(Pose estimation data)
════

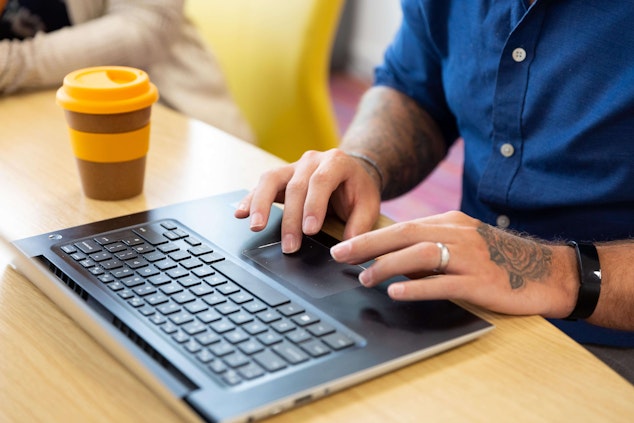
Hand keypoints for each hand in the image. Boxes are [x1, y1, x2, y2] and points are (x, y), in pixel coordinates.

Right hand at [235, 149, 381, 252]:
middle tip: (290, 246)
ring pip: (271, 179)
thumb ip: (360, 225)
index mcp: (336, 162)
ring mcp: (293, 166)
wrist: (350, 173)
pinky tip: (241, 214)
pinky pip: (262, 185)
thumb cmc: (358, 189)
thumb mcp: (369, 205)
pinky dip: (250, 200)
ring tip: (255, 226)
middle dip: (291, 219)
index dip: (313, 205)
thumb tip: (348, 247)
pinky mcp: (281, 177)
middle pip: (295, 186)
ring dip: (261, 204)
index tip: (310, 230)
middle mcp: (312, 160)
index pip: (320, 181)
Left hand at [330, 211, 577, 317]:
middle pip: (404, 235)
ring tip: (364, 277)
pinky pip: (444, 282)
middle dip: (368, 245)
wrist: (549, 272)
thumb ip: (432, 249)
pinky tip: (396, 291)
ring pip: (420, 255)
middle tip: (340, 255)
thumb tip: (393, 262)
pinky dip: (417, 286)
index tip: (345, 246)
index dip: (371, 237)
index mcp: (450, 223)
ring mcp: (470, 257)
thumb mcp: (464, 244)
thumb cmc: (501, 259)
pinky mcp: (481, 281)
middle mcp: (458, 234)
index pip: (403, 227)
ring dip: (387, 265)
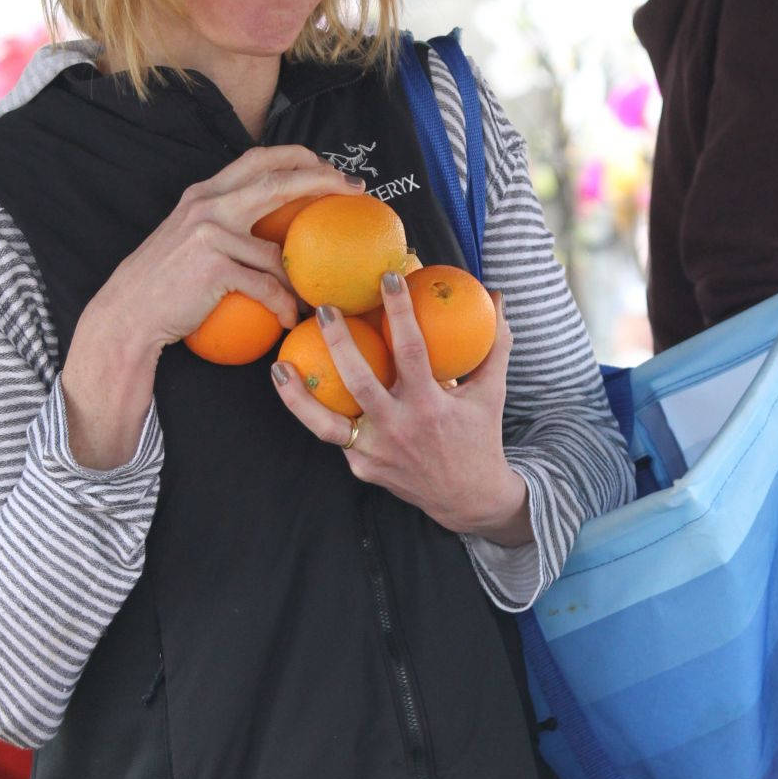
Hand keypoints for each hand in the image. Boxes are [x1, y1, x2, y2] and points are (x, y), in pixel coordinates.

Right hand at [61, 148, 362, 468]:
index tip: (332, 169)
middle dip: (323, 180)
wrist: (127, 314)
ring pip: (278, 250)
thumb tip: (274, 232)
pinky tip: (288, 318)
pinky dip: (282, 304)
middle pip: (278, 180)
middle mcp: (208, 203)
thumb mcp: (190, 240)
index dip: (300, 157)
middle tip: (355, 191)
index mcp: (205, 193)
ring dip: (304, 275)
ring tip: (321, 291)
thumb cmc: (164, 285)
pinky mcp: (214, 266)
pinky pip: (266, 285)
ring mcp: (210, 233)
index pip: (259, 158)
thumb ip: (225, 224)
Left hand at [271, 274, 531, 543]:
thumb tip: (498, 298)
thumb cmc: (480, 437)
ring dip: (297, 396)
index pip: (412, 351)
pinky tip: (303, 393)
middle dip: (338, 342)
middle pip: (359, 382)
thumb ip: (495, 345)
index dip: (399, 312)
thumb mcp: (492, 393)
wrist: (468, 500)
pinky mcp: (362, 468)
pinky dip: (321, 415)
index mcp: (431, 406)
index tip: (388, 278)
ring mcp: (376, 453)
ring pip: (325, 425)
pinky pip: (339, 436)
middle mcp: (400, 429)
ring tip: (279, 366)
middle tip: (323, 309)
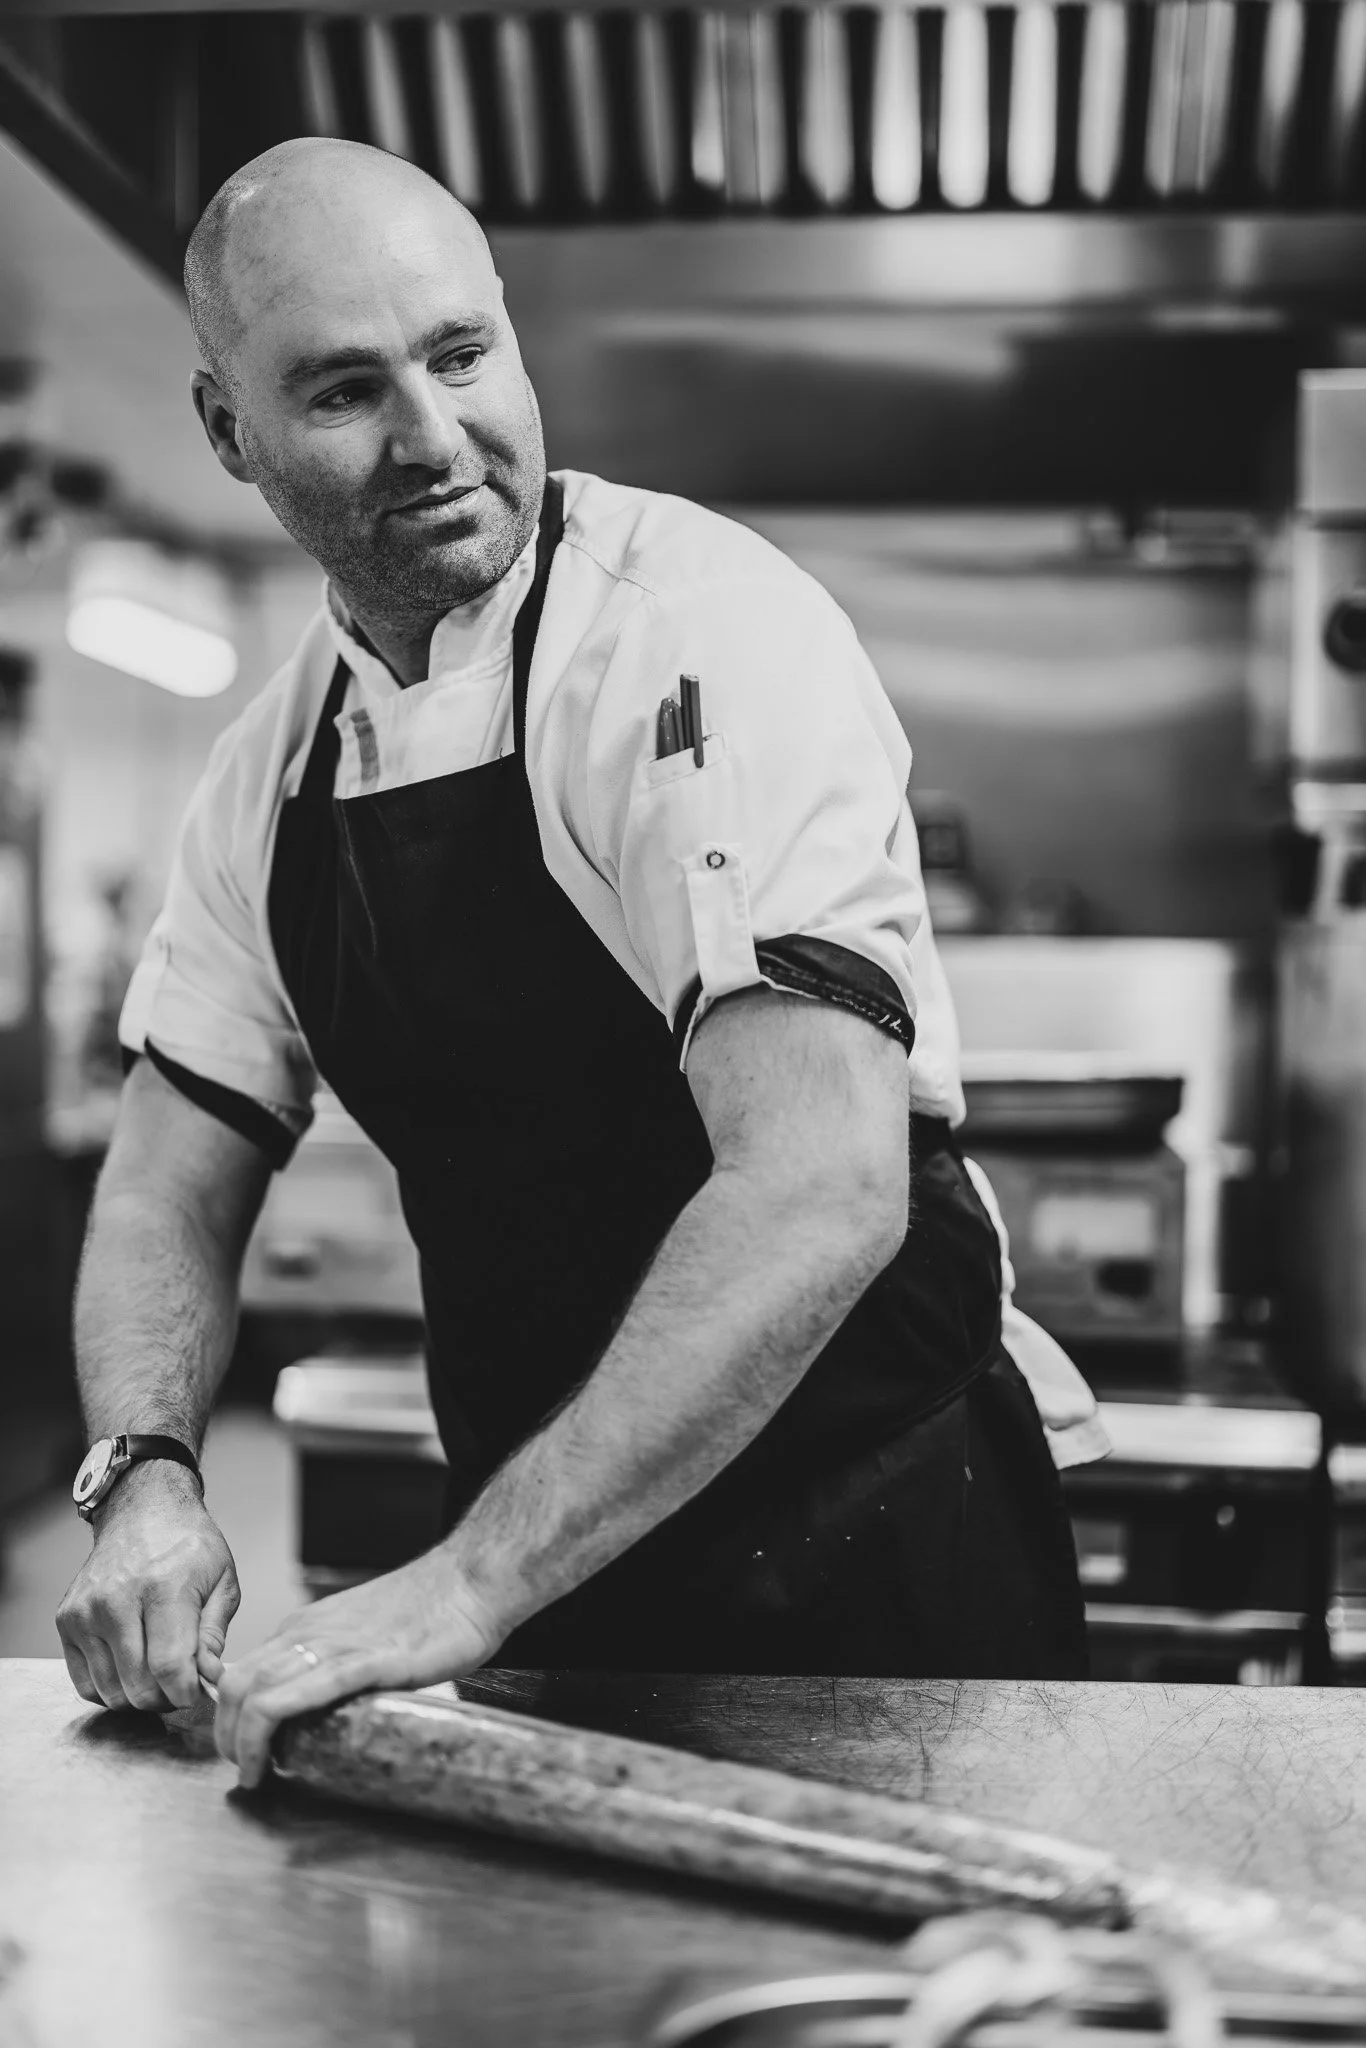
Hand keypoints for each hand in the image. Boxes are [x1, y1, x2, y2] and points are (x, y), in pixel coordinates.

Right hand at [56, 1463, 238, 1712]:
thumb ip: (214, 1634)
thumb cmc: (187, 1546)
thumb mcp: (222, 1580)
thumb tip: (207, 1678)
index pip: (170, 1667)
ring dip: (138, 1698)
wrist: (143, 1512)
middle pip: (139, 1686)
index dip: (187, 1694)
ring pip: (111, 1691)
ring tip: (158, 1677)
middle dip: (166, 1699)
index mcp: (163, 1588)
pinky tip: (131, 1671)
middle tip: (181, 1686)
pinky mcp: (67, 1621)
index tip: (197, 1693)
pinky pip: (85, 1683)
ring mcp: (86, 1612)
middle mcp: (117, 1601)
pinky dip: (110, 1689)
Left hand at [213, 1550, 501, 1786]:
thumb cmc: (431, 1611)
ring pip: (257, 1691)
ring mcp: (336, 1646)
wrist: (471, 1581)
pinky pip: (300, 1695)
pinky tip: (268, 1763)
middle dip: (227, 1735)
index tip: (242, 1748)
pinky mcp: (366, 1662)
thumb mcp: (365, 1634)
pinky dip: (268, 1732)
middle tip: (241, 1769)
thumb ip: (338, 1662)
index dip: (232, 1716)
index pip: (245, 1671)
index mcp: (309, 1626)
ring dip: (241, 1741)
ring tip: (250, 1775)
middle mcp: (311, 1632)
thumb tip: (324, 1707)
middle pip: (237, 1684)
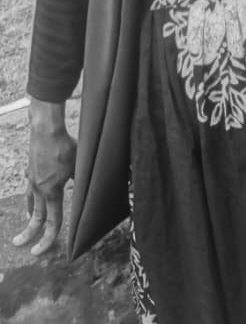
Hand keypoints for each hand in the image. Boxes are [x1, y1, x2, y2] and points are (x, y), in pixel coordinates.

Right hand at [13, 102, 76, 254]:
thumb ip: (82, 180)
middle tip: (20, 245)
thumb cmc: (65, 146)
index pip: (51, 222)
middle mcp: (39, 189)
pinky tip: (34, 190)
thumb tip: (90, 188)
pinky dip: (31, 195)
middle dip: (28, 234)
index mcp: (52, 192)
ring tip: (28, 220)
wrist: (46, 129)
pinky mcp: (30, 168)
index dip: (47, 240)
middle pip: (34, 217)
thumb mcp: (79, 165)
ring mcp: (32, 178)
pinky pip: (30, 186)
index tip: (38, 252)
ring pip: (30, 201)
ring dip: (30, 214)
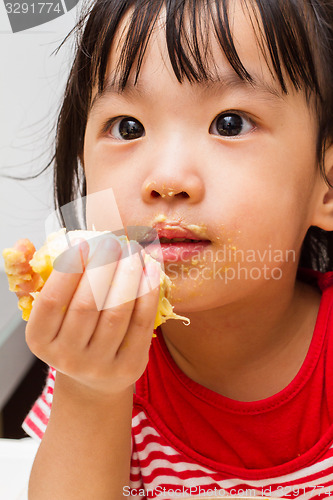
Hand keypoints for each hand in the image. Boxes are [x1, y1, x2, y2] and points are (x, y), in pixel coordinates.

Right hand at [25, 236, 159, 395]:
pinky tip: (149, 270)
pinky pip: (141, 323)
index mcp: (40, 340)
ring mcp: (100, 365)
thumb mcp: (52, 314)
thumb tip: (46, 243)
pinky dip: (147, 292)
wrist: (94, 378)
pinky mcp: (129, 366)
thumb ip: (49, 279)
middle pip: (87, 305)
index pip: (52, 301)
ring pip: (116, 312)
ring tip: (132, 251)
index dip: (68, 269)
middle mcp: (67, 357)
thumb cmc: (72, 333)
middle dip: (102, 267)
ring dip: (127, 275)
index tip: (83, 242)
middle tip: (113, 242)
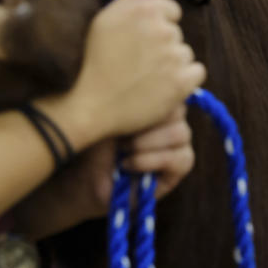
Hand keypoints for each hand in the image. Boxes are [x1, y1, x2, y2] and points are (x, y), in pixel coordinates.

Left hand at [23, 106, 192, 232]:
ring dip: (146, 143)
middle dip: (147, 121)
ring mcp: (180, 141)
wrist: (85, 179)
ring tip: (122, 150)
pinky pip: (181, 158)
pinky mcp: (181, 165)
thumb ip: (131, 100)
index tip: (125, 110)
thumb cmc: (95, 142)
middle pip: (178, 110)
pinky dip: (151, 160)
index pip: (171, 88)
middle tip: (121, 131)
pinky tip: (129, 163)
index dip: (151, 98)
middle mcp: (173, 117)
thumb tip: (151, 89)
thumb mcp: (108, 115)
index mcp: (158, 99)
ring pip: (180, 133)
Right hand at [40, 0, 205, 148]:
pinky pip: (197, 72)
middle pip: (177, 33)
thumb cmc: (96, 59)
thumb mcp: (106, 19)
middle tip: (140, 60)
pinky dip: (185, 79)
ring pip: (186, 53)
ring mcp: (174, 56)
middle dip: (163, 44)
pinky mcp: (182, 81)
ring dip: (173, 62)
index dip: (157, 24)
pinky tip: (164, 85)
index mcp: (145, 10)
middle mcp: (163, 29)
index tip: (141, 40)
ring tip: (149, 76)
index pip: (171, 10)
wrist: (93, 104)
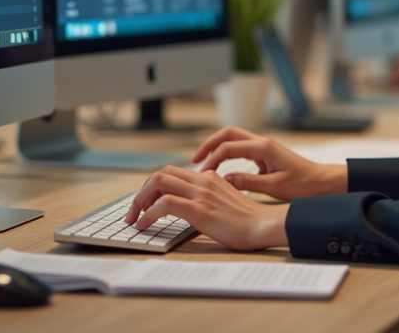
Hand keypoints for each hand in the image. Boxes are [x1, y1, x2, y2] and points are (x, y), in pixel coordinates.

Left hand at [122, 165, 288, 250]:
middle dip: (141, 192)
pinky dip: (147, 214)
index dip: (153, 186)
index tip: (146, 204)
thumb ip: (208, 198)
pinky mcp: (199, 210)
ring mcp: (200, 194)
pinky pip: (164, 205)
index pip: (172, 172)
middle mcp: (202, 180)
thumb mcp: (225, 201)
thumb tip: (189, 206)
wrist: (263, 225)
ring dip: (139, 201)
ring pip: (158, 183)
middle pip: (160, 174)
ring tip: (134, 218)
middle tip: (134, 211)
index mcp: (209, 177)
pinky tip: (144, 225)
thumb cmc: (248, 220)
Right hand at [192, 126, 347, 200]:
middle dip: (209, 144)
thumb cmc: (303, 185)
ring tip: (203, 163)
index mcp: (263, 147)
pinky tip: (221, 168)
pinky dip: (228, 154)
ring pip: (234, 139)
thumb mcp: (274, 186)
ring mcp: (263, 147)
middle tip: (195, 159)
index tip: (202, 174)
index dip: (212, 159)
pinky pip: (241, 149)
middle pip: (228, 134)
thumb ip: (247, 182)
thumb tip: (223, 180)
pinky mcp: (265, 154)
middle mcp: (262, 142)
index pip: (228, 147)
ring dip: (217, 148)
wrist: (322, 182)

════

__What you will do__
With pictures omitted, repeat the entries above word for word from the line holding "thumb ip: (432, 249)" down to the line holding "pinky dip: (110, 1689)", keeping both of those lines.

__Solution__
thumb ip: (432, 249)
pinky tip: (396, 291)
ring pip: (420, 255)
middle tip: (340, 255)
thumb tip: (393, 262)
pinky dip: (417, 286)
index tip: (345, 246)
index dip: (371, 237)
index mcp: (450, 223)
ring mcp: (470, 257)
thumb mcp: (464, 244)
thumb cmc: (501, 259)
pinky mcp: (481, 281)
middle mcp: (458, 234)
index pip: (403, 227)
ring dip: (387, 265)
Hand keypoints for each hand in the image. Boxes are [x1, y1, x2, y2] and points are (x, y), in pixel coordinates.

Right hand at [61, 148, 362, 468]:
index tip: (332, 169)
middle dip: (323, 180)
wrist: (127, 314)
ring pip: (278, 250)
thumb tip: (274, 232)
pinky tip: (288, 318)
pinky dip: (282, 304)
middle pip: (278, 180)
middle mcp: (208, 203)
thumb mcp: (190, 240)
index dip: (300, 157)
middle tip: (355, 191)
index mcp: (205, 193)
ring dip: (304, 275)
ring tip: (321, 291)
thumb cmc: (164, 285)
pinky mcp: (214, 266)
pinky pip: (266, 285)
ring mcp: (210, 233)
index pip: (259, 158)
thumb ip: (225, 224)
Left hand at [271, 274, 531, 543]:
thumb tip: (498, 298)
thumb cmc: (480, 437)
ring dip: (297, 396)
index pip: (412, 351)
pinky tip: (303, 393)
middle dip: (338, 342)
middle pip: (359, 382)
thumb ip: (495, 345)
index dip: (399, 312)
thumb mcp: (492, 393)
wrist: (468, 500)
pinky mcp: (362, 468)
pinky dip: (321, 415)
index mcp: (431, 406)
index tip: (388, 278)
ring mcp: (376, 453)
ring pip: (325, 425)
pinky pip: (339, 436)
middle mcp: (400, 429)
ring tip: (279, 366)
middle tip: (323, 309)
Hand keypoints for each hand in the image. Boxes are [x1, y1, x2, y2] and points are (x, y), in pixel coordinates.

Right hand at [56, 1463, 238, 1712]:
thumb ip: (214, 1634)
thumb cmc: (187, 1546)
thumb mcp: (222, 1580)
thumb tip: (207, 1678)
index pip: (170, 1667)
ring dip: (138, 1698)
wrist: (143, 1512)
middle pip: (139, 1686)
index dip: (187, 1694)
ring pip: (111, 1691)
ring tip: (158, 1677)
middle dip: (166, 1699)
index mcp: (163, 1588)
pinky tip: (131, 1671)
middle tip: (181, 1686)
pinky mcp: (67, 1621)
index tip: (197, 1693)
pinky pip: (85, 1683)
ring mcp: (86, 1612)
middle mcp: (117, 1601)
pinky dip: (110, 1689)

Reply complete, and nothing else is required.